▶ [TEXTE EXTRAIT]:
Elles sont tendances. Ici, les prix se négocient et la facture peut aller jusqu’à 400 dirhams pour une coiffure (les mèches sont fournies par le salon de coiffure). Elles profitent de cette forme de monopole pour coiffer toutes les ressortissantes de l’Afrique subsaharienne. En traversant la rue, des camionnettes sont en ordre dispersé.

Comme au rodéo, les chauffeurs, à tour de rôle, jouent des coups de volant pour entrer dans un minuscule garage afin d’y charger des marchandises déposées pêle-mêle. On y trouve du matériel électroménager, des habits et des chaussures. Marocains et Sénégalais s’affairent pour placer les bagages sur le toit des véhicules. Certains prennent la direction du Sénégal. « Il nous faut trois jours pour atteindre Dakar en passant par la Mauritanie, renseigne Bouba, l’un des chauffeurs. Pour nous, le voyage Casablanca-Dakar est plus intéressant à faire que Dakar-Casablanca.

▶ [MATÉRIEL FOURNI]:
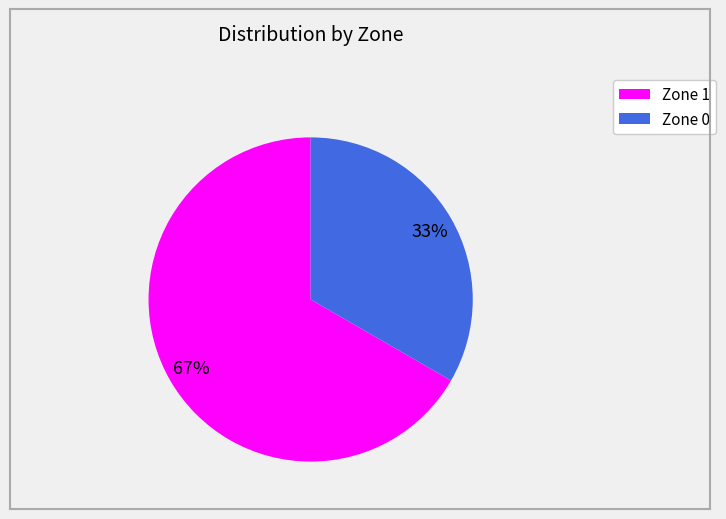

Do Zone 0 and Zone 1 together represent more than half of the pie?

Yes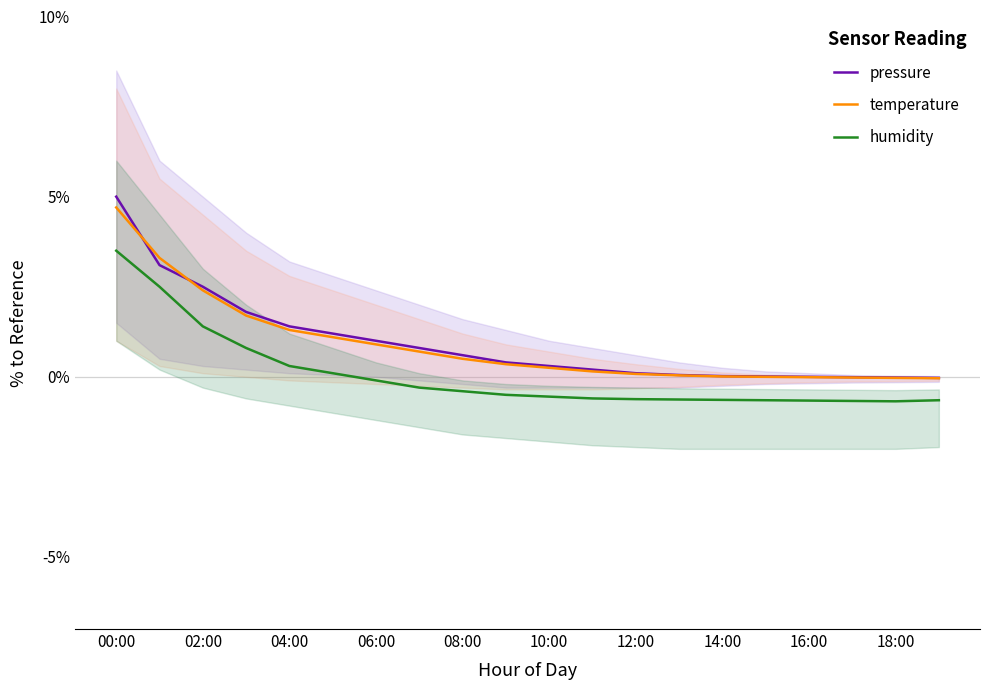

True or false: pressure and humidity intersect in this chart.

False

▶ [QUESTIONS]:
a. Mettez à jour le passage du texte extrait qui va de « Elles sont tendances. » jusqu'à « en ordre dispersé. », en remplaçant « camionnettes » par « fourgonnettes ».
b. D'après le texte extrait, combien de jours faut-il aux chauffeurs pour atteindre Dakar, et par quel pays passent-ils ?
Le matériel fourni n'est pas utile ici.

▶ [CORRIGÉ]:
a.
Elles sont tendances. Ici, les prix se négocient et la facture peut aller jusqu’à 400 dirhams pour une coiffure (les mèches sont fournies par le salon de coiffure). Elles profitent de cette forme de monopole pour coiffer toutes les ressortissantes de l’Afrique subsaharienne. En traversant la rue, des fourgonnettes sont en ordre dispersé.

b. Trois jours, en passant par la Mauritanie.